By Neil Bennett | on November 05, 2007
Price When Reviewed: 485 . 145 . 535
Pros: Fleshed-out toolset with more effects. Handy new 3D manipulation tools.
Cons: A few bugs. No Mac/Vista versions. Very specific hardware requirements.
Boris Blue is aimed at artists creating high-end motion graphics. It has strong competition from recently released new versions of Adobe’s After Effects, Apple’s Motion and Eyeon’s brand-new Vision – but Blue has a few unique tricks that are of great interest.
Boris Blue has more 3D capabilities than any of its rivals. After Effects and Motion have 3D workspaces with lighting and shadow systems, particle systems, interlocking layers and many other tools for the positioning and arrangement of 2D planes in 3D space.
Blue’s toolset has all of these and a set of unique true-3D features: including the ability to import 3D models, add 3D primitives, extrude text and other vector objects into 3D space, and warp and shatter footage across the workspace. Version 2.0 of Blue doesn’t add anything groundbreaking to this mix. It expands the number of 3D effects that can be applied to flat layers – called Deformers – increases its library of video filters, and adds some useful controls to its 3D system.
The new Deformers give you many more options over how footage, shapes and type can be manipulated and animated – and they’re an excellent addition to Blue’s unique selling point.
Alongside Deformers in Blue’s effects set are Image Processing Effects – standard filters to you and me – and effects taken from Boris FX’s Continnum Complete collection (above), which use OpenGL to create some artistic effects. Ten Continuum filters – from Glare and Glint to Damaged TV and Lightning – have been added in Boris Blue 2.0, along with seven Image Processing Effects including Film Process and Glow Light.
Again these help to flesh out Blue’s tools, which were rather empty before.
The only major change to Boris Blue’s interface is the addition of split views in the Composite Window – allowing you to see your scene from multiple angles in 3D space. There’s a four-up option (below) that’s similar to the standard view as used by 3D suites, as it makes positioning elements in 3D much easier. An on-screen ‘interactor’ has been added, allowing objects, lights and cameras to be moved within the Composite Window.
The camera controls have been enhanced by the addition of two Camera Orientation modes: Point To Target and Point To Object. The former keeps the camera focused on a point wherever the camera moves, which the latter keeps it locked onto an object wherever either the camera or the object moves. These are great timesavers for motion graphics work.

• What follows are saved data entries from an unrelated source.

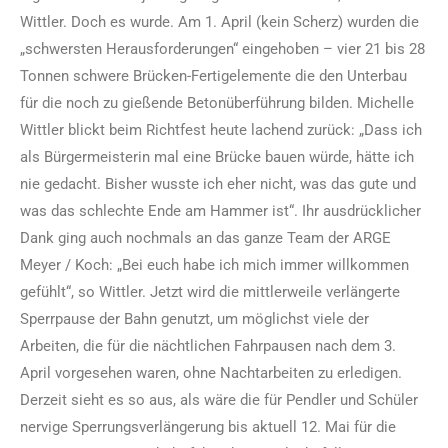
Wittler. Doch es wurde. Am 1. April (kein Scherz) wurden die
„schwersten Herausforderungen“ eingehoben – vier 21 bis 28
Tonnen schwere Brücken-Fertigelemente die den Unterbau
für die noch zu gießende Betonüberführung bilden. Michelle
Wittler blickt beim Richtfest heute lachend zurück: „Dass ich
als Bürgermeisterin mal eine Brücke bauen würde, hätte ich
nie gedacht. Bisher wusste ich eher nicht, was das gute und
was das schlechte Ende am Hammer ist“. Ihr ausdrücklicher
Dank ging auch nochmals an das ganze Team der ARGE
Meyer / Koch: „Bei euch habe ich mich immer willkommen
gefühlt“, so Wittler. Jetzt wird die mittlerweile verlängerte
Sperrpause der Bahn genutzt, um möglichst viele der
Arbeiten, die für die nächtlichen Fahrpausen nach dem 3.
April vorgesehen waren, ohne Nachtarbeiten zu erledigen.
Derzeit sieht es so aus, als wäre die für Pendler und Schüler
nervige Sperrungsverlängerung bis aktuell 12. Mai für die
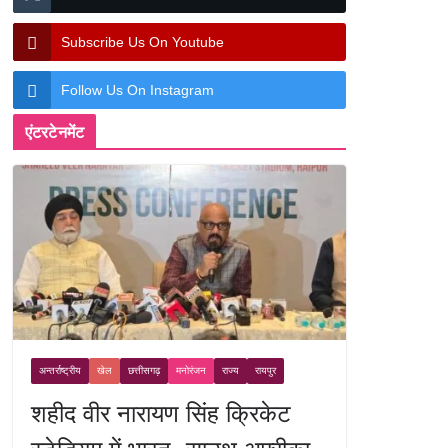
Subscribe Us On Youtube
Follow Us On Instagram
एंटरटेनमेंट
अन्तर्राष्ट्रीय
खेल
छत्तीसगढ़
मनोरंजन
राज्य
रायपुर
शहीद वीर नारायण सिंह क्रिकेट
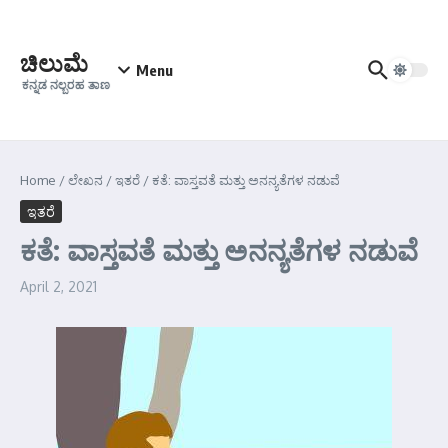
Skip to content
ಚಿಲುಮೆ
Menu
ಕನ್ನಡ ನಲ್ಬರಹ ತಾಣ
Home
/
ಲೇಖನ
/
ಇತರೆ
/
ಕತೆ: ವಾಸ್ತವತೆ ಮತ್ತು ಅನನ್ಯತೆಗಳ ನಡುವೆ
ಇತರೆ
ಕತೆ: ವಾಸ್ತವತೆ ಮತ್ತು ಅನನ್ಯತೆಗಳ ನಡುವೆ
April 2, 2021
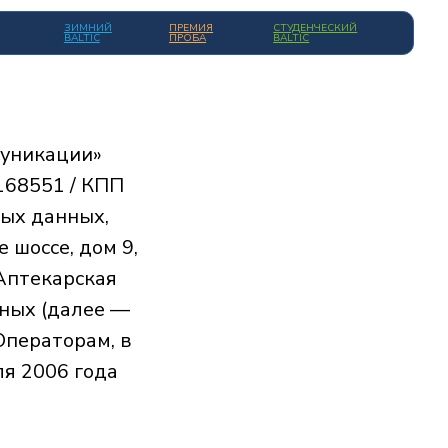
Й
ПРЕМИЯ
СТУДЕНЧЕСКИЙ
ПРОБА
BALTIC
муникации»
168551 / КПП
ных данных,
 шоссе, дом 9,
 Аптекарская
нных (далее —
Операторам, в
ля 2006 года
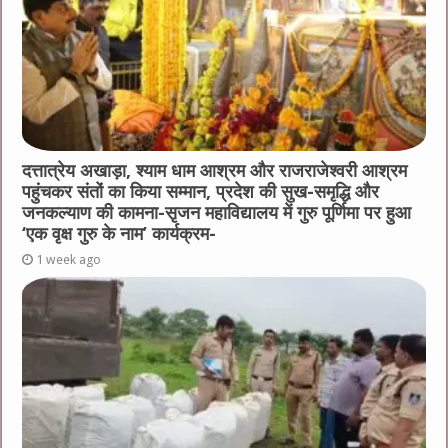
दत्तात्रेय अखाड़ा, श्याम धाम आश्रम और राजराजेश्वरी आश्रम
पहुंचकर संतों का किया सम्मान, प्रदेश की सुख-समृद्धि और
जनकल्याण की कामना-सृजन महाविद्यालय में गुरु पूर्णिमा पर हुआ
‘एक वृक्ष गुरु के नाम’ कार्यक्रम-
1 week ago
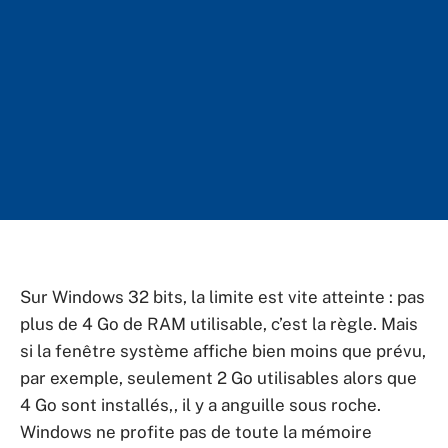
Sur Windows 32 bits, la limite est vite atteinte : pas
plus de 4 Go de RAM utilisable, c’est la règle. Mais
si la fenêtre système affiche bien moins que prévu,
par exemple, seulement 2 Go utilisables alors que
4 Go sont installés,, il y a anguille sous roche.
Windows ne profite pas de toute la mémoire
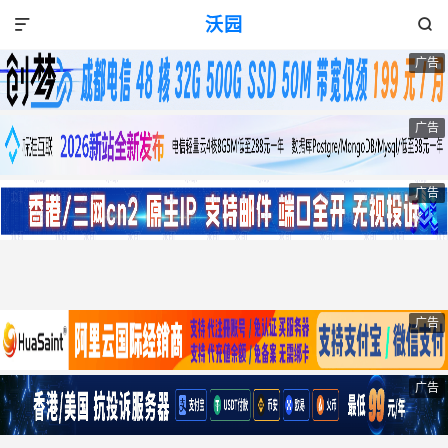
沃园


广告
广告
广告
广告
广告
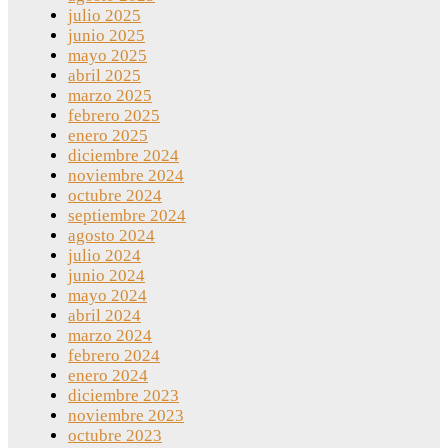
julio 2025
junio 2025
mayo 2025
abril 2025
marzo 2025
febrero 2025
enero 2025
diciembre 2024
noviembre 2024
octubre 2024
septiembre 2024
agosto 2024
julio 2024
junio 2024
mayo 2024
abril 2024
marzo 2024
febrero 2024
enero 2024
diciembre 2023
noviembre 2023
octubre 2023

Blue 2.0 can also run as a plug-in for Avid systems including Xpress Pro and Media Composer – though currently not Nitris – which should speed up the workflow of using Blue for graphics in broadcast editorial departments. However, as there’s no Mac version, this option isn’t open to Final Cut Pro users. Windows Vista isn’t supported either.
There are a lot of constraints on what systems Blue 2.0 will run on. You must have an nVidia graphics card and it must be from that company’s previous generation of Quadro FX or GeForce line of cards. The latest models including the FX 1600, 1700, 4600 and 5500, or the GeForce 8xxx range aren’t supported – which is poor.
The reasons behind this is that Blue is apparently pulling some hardcore tricks in OpenGL, so each board needs to be tested and qualified. However, even on our standard test system with an FX 3500 board installed, we encountered a few stability issues.
The windows that make up Boris Blue’s interface snap together if their edges are placed next to each other. However, we found that trying to pull windows apart lead to them being stretched into odd shapes, which prompted a crash. We also encountered many more random freezes and crashes than we expect from a pro-level creative application, mainly when manipulating objects in 3D space.
We were also less than impressed with Boris Blue’s documentation. It ships with the same PDF manuals as version 1.0, and a series of HTML documents detailing the new functions found in version 2.0. Between the two, all of Blue 2.0’s functions are covered in depth, but there’s no central reference guide to dip into when you need a question answered.
Despite these issues, there’s much to like about Boris Blue 2.0. It offers a 3D toolset that just isn’t available elsewhere. Current users of other motion graphics tools – especially After Effects – aren’t likely to ditch their tools for Blue. However, at its new, much-lower price, Blue is a great companion tool to AE for particular projects.